Can I log into Bitwarden.com on a browser using a computer where there are not any Bitwarden browser extensions installed and the use Passkeys stored in my Bitwarden vault to log into another website on the same browser? I’m asking because I am wondering if using passkeys means I can no longer use a computer that is not mine, and where I am unable to install the extension on the browser.

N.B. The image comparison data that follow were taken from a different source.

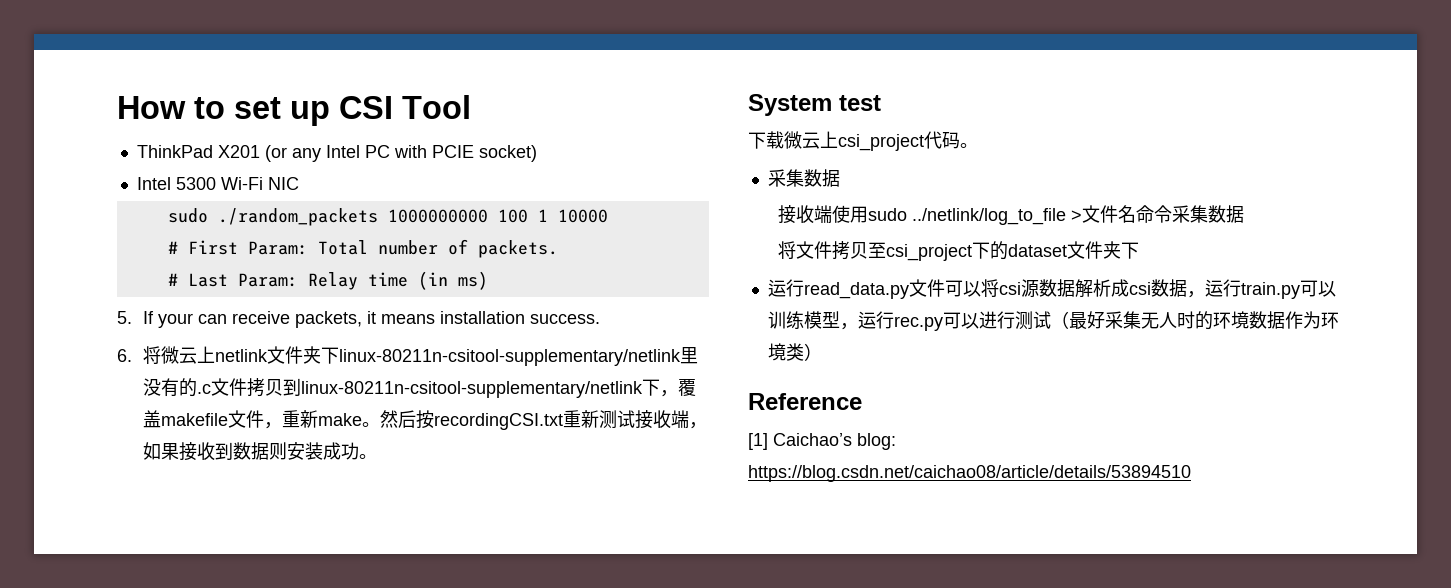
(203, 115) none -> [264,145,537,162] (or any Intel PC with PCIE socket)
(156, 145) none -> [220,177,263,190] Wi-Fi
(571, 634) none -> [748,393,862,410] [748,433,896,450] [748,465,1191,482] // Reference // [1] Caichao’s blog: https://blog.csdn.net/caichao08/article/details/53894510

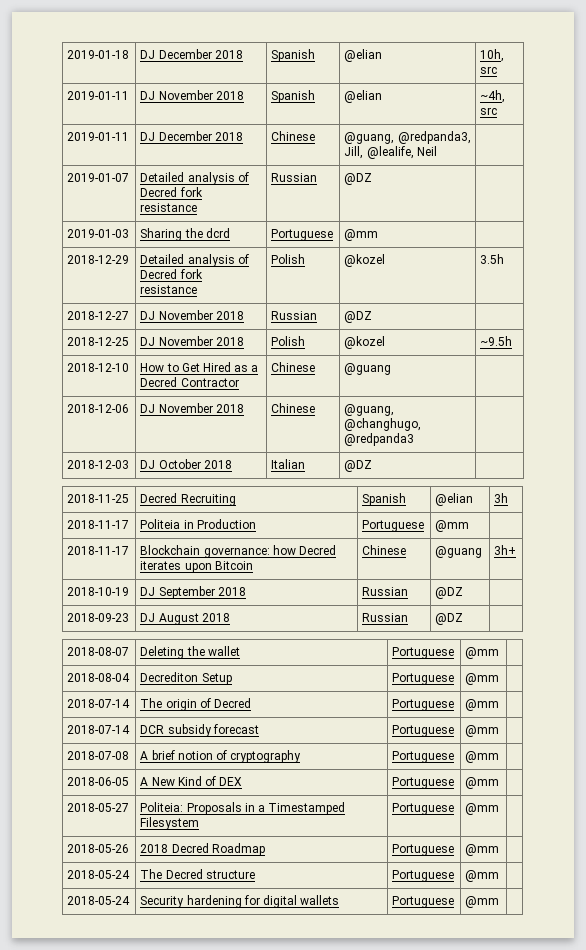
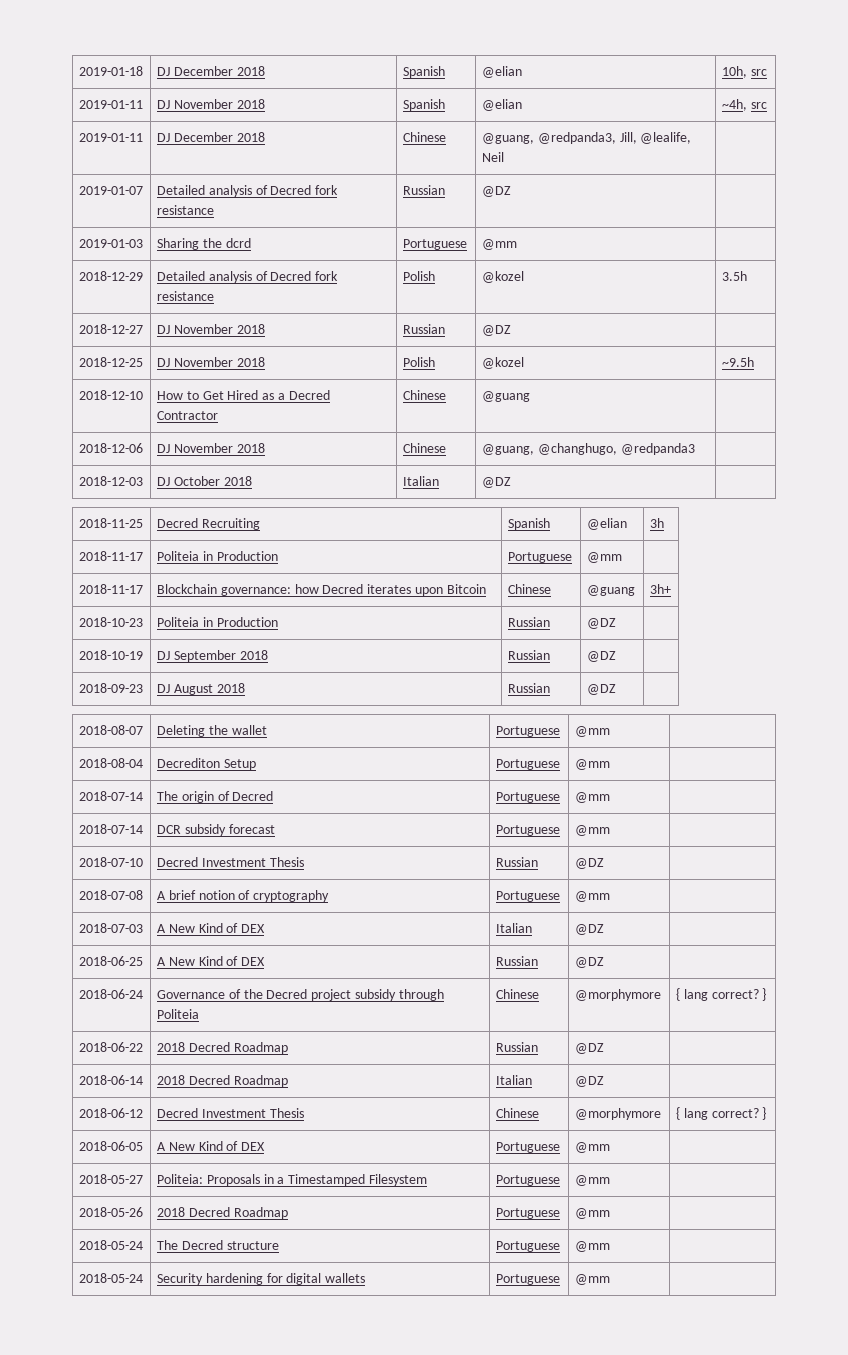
(517, 550) none -> [78,617,143,627] [156,617,278,627] [507,617,550,627] [586,618,616,629] // 2018-10-23 | Politeia in Production | Russian | @DZ |
(500, 731) none -> [78,857,143,867] [156,857,304,867] [495,857,538,867] [574,858,604,869] // 2018-07-10 | Decred Investment Thesis | Russian | @DZ |
(500, 757) none -> [78,923,143,933] [156,923,266,933] [495,923,532,933] [574,924,604,935] [78,956,143,966] [156,956,266,966] [495,956,538,966] [574,957,604,968] [78,989,143,999] [156,989,444,1001] [156,1009,199,1019] [495,989,539,999] [574,989,661,1001] [675,988,767,1001] [78,1042,143,1052] [156,1042,288,1054] [495,1042,538,1052] [574,1043,604,1054] [78,1075,143,1085] [156,1075,288,1087] [495,1075,532,1085] [574,1076,604,1087] [78,1108,143,1118] [156,1108,304,1118] [495,1108,539,1118] [574,1108,661,1120] [675,1107,767,1120] // 2018-07-03 | A New Kind of DEX | Italian | @DZ | // 2018-06-25 | A New Kind of DEX | Russian | @DZ | // 2018-06-24 | Governance of the Decred project subsidy through Politeia | Chinese | @morphymore | { lang correct? } // 2018-06-22 | 2018 Decred Roadmap | Russian | @DZ | // 2018-06-14 | 2018 Decred Roadmap | Italian | @DZ | // 2018-06-12 | Decred Investment Thesis | Chinese | @morphymore | { lang correct? }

An example of this might be at work or at a public library, and I don’t have my phone or other personal device.
No, it doesn’t mean that. (putting other security considerations aside for the moment)
Indeed, on the machine itself you would need the BW browser extension to handle passkey authentication. (BTW, that is expected for the desktop app as well, whenever it arrives.)
It seems with that restriction to your question it would be “impossible”. If you had your BW mobile app on your phone with you, you could scan the passkey login QR code (i.e. use cross-device authentication, which would need bluetooth on both ends, though). – Another possibility would be to use a separate hardware security key that stores the passkeys.
Like @Nail1684 said, to use passkeys stored in Bitwarden, you need one of these: 1) the browser extension (now), 2) the desktop app (future, currently in beta), or 3) a mobile app that supports passkey cross-device authentication.
I agree with Nail1684 that using passkeys stored on a security key is a good way to maximize security. Even that has some risks: 1) your session tokens can be stolen and reused while they’re active (if you’re not logged out or an attacker takes over your account), and 2) your passkey PIN can be observed and the security key stolen. How much do you trust a publically maintained/used system?
Using a security key with built-in biometrics can help mitigate risk #2.